Тогда заграница была в диковинку. Это уже много позже, когда стал работать в Волгоградском гидротехническом отряде, поездки за рубеж стали привычным делом. Строили пирсы для отечественных судов в Финляндии, Норвегии, Франции, а уж Союз объездили вдоль и поперек. Специалисты по подводной резке, сварке, монтажу были нарасхват. Ни одно строительство мостовых опор, прокладка кабелей под водой, возведение причалов не обходилось без них.

 

Под воду, как к себе домой

Много красивых мест на Земле, но однажды увидев Байкал, сказал себе: конец скитаньям, здесь мой последний причал. В Восточно-Сибирском пароходстве его встретили с распростертыми объятиями, попросили организовать водолазную службу на Байкале.

– Ну, я со всем удовольствием. Обосновался в порту Байкал с семейством, домишко купил, подобрал пару моряков, обучил, вот тебе и готовая водолазная служба. Несколько судов с ребятами из воды доставали. Когда плотогон «Зайсан» нечаянно пропорол себе брюхо в Турке, вызвали нас. Заделали пробоину и в порт привели. А как-то в декабре, когда Байкал парил, теплоход «Бабушкин» заплутал в тумане, сошел с фарватера и напоролся на скалу неподалеку от Шаман-камня. Опять без нас не обошлось. Подогнали баржи, приподняли, завели пластырь и потихоньку в док загнали.

Водолазное дело рисковое. Тут нужна железная выдержка и никакой небрежности. В этом он убедился, будучи еще курсантом водолазной школы. Когда они овладели навыками, их бросили на очистку от мин и торпед бухт возле Севастополя. Хотя шел уже 56-й год, этого добра еще много оставалось со времен войны. Случалось, буквально по минным полям ходили. Один из курсантов плохо закрепил найденную мину, при подъеме она сорвалась и в щепки разнесла мотобот со всем экипажем.

– Бывало ли мне страшно? Почему-то всех именно это интересует. Бывало, конечно, несколько раз попадал в передряги, из которых не чаял живым выйти.
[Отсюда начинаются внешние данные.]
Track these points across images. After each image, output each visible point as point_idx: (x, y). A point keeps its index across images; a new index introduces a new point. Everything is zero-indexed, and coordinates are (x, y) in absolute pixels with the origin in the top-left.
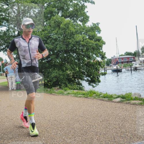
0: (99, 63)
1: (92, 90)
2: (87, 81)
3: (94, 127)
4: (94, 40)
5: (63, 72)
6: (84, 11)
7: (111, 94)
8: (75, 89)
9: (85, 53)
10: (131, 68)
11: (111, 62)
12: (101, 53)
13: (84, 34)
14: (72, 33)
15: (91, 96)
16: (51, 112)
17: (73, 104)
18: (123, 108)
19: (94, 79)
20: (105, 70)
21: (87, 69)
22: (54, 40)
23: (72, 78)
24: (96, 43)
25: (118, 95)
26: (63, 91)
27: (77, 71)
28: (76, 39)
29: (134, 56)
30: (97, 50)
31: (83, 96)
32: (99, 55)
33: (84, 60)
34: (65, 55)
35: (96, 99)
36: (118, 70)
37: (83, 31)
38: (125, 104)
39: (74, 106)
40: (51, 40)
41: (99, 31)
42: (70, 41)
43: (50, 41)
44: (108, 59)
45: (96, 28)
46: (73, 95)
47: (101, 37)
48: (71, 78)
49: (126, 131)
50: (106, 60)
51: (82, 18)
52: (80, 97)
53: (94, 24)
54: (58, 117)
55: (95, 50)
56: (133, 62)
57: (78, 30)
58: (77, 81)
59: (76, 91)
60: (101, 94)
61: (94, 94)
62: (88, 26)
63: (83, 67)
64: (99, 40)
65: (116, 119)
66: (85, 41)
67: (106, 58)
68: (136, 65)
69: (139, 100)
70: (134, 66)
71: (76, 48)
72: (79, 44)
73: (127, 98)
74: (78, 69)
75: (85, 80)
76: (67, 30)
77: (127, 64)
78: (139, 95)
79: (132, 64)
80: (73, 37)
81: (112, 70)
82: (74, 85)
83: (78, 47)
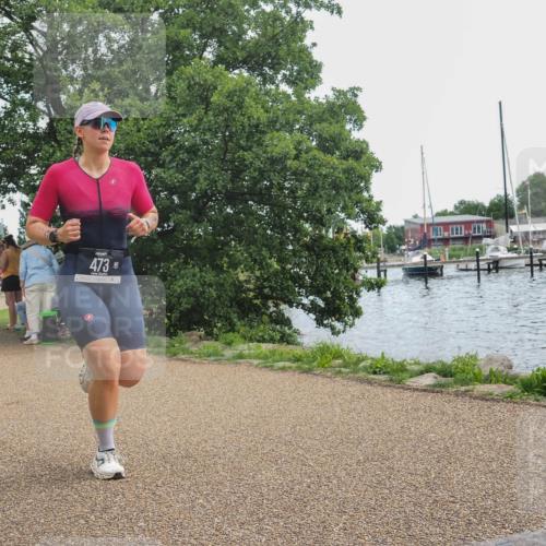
0: (358, 243)
1: (328, 342)
2: (310, 312)
3: (335, 482)
4: (338, 153)
5: (218, 276)
6: (301, 40)
7: (398, 360)
8: (262, 340)
9: (303, 204)
10: (478, 261)
11: (401, 240)
12: (364, 205)
13: (301, 130)
14: (257, 126)
15: (323, 366)
17: (256, 397)
18: (443, 413)
19: (337, 302)
20: (378, 267)
21: (311, 264)
22: (188, 153)
23: (256, 297)
24: (345, 167)
25: (428, 365)
26: (218, 345)
27: (271, 270)
28: (269, 149)
29: (488, 215)
30: (351, 190)
31: (294, 365)
32: (357, 210)
33: (297, 230)
34: (229, 210)
35: (344, 378)
36: (430, 269)
37: (298, 121)
38: (452, 398)
39: (261, 404)
40: (176, 150)
41: (359, 119)
42: (248, 156)
43: (170, 157)
44: (390, 228)
45: (346, 107)
46: (256, 362)
47: (364, 142)
48: (251, 299)
49: (452, 499)
50: (383, 229)
51: (295, 68)
52: (283, 369)
53: (339, 93)
54: (198, 444)
55: (343, 192)
56: (486, 241)
57: (277, 117)
58: (272, 309)
59: (270, 346)
60: (363, 360)
61: (335, 358)
62: (317, 99)
63: (294, 255)
64: (359, 152)
65: (418, 453)
66: (304, 155)
67: (383, 222)
68: (497, 249)
69: (505, 382)
70: (489, 254)
71: (272, 184)
72: (282, 169)
73: (458, 376)
74: (276, 266)
75: (303, 305)
76: (237, 117)
77: (465, 247)
78: (506, 363)
79: (481, 249)
80: (260, 144)
81: (405, 269)
82: (262, 327)
83: (276, 179)
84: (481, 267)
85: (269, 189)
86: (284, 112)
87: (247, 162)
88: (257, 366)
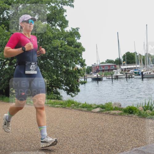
0: (79, 71)
1: (70, 99)
2: (65, 91)
3: (71, 139)
4: (73, 46)
6: (63, 14)
7: (90, 104)
8: (52, 99)
9: (63, 60)
10: (112, 76)
11: (91, 70)
12: (80, 60)
13: (63, 39)
14: (50, 38)
15: (69, 106)
16: (24, 124)
17: (49, 115)
18: (102, 119)
19: (73, 88)
20: (84, 78)
21: (65, 77)
24: (75, 50)
25: (98, 105)
27: (54, 79)
28: (53, 44)
29: (115, 63)
30: (77, 56)
31: (60, 106)
32: (78, 62)
33: (61, 68)
34: (42, 62)
35: (74, 109)
36: (99, 78)
37: (61, 37)
38: (105, 115)
39: (51, 117)
41: (79, 37)
42: (47, 46)
44: (88, 67)
45: (75, 33)
46: (49, 105)
47: (80, 43)
48: (48, 87)
49: (104, 143)
50: (86, 67)
51: (61, 22)
52: (57, 107)
53: (73, 29)
55: (74, 57)
56: (114, 71)
57: (56, 36)
58: (54, 90)
59: (54, 100)
60: (80, 104)
61: (72, 104)
62: (67, 31)
63: (61, 74)
64: (79, 46)
65: (95, 130)
66: (63, 46)
67: (86, 65)
68: (117, 73)
69: (119, 110)
70: (115, 74)
71: (54, 54)
72: (57, 50)
73: (106, 108)
74: (55, 78)
75: (63, 89)
76: (44, 35)
77: (108, 72)
78: (119, 105)
79: (113, 73)
80: (51, 43)
81: (92, 79)
82: (52, 95)
83: (55, 53)
84: (113, 78)
85: (53, 56)
86: (58, 34)
87: (47, 48)
88: (50, 106)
Однажды их с напарником Вовкой Ползковым вызвали в Усолье на тамошний химкомбинат. Там засорилась труба, по которой в Ангару сбрасывали так называемые условно очищенные воды. Была она длиной метров 30, а шириной не больше метра тридцати. Облачился Владимир Николаевич в водолазный костюм и полез в трубу с нижнего бьефа, подсвечивая путь фонарем.

Прошел на всю длину шланга – никакого затора, кроме кусков ила, местами прилипших к стенкам, которые он легко отдирал. И вдруг что-то темное с шумом надвинулось, ударило и пронеслось мимо. Вокруг муть, от фонаря мало толку, ни зги не видать. Понял: видно, расшевелил он ил, и пробку прорвало. Будь труба прямая, она бы вылетела в реку, но труба была с коленом, и вся масса ила уперлась в него, закупорив выход. Настоящая могила.

Четыре с половиной часа он выкапывался из нее. Напарник ничем помочь не может, только умоляет: ты только не молчи, говори, хоть что-то говори.

– Когда выбрался, меня хоть выжимай, килограммов десять, наверное, потерял. А глянул на Вовку: батюшки, да он весь седой.

А вообще-то он на судьбу не ропщет.

– Когда долго не спускаешься, вроде чего-то не хватает. После отпуска идешь под воду, как к себе домой.

Одно обидно: столько трудов положил на благо страны и области, а ветеранского звания не заслужил. Нет наград, а без них нет и звания.

– А мы ведь тогда работали не за награды, а, как говорится, куда родина пошлет. Вот в Севастополе меня помнят, в водолазной школе, которая до сих пор существует, мой портрет на аллее славы висит, а для Иркутска я вроде чужой человек.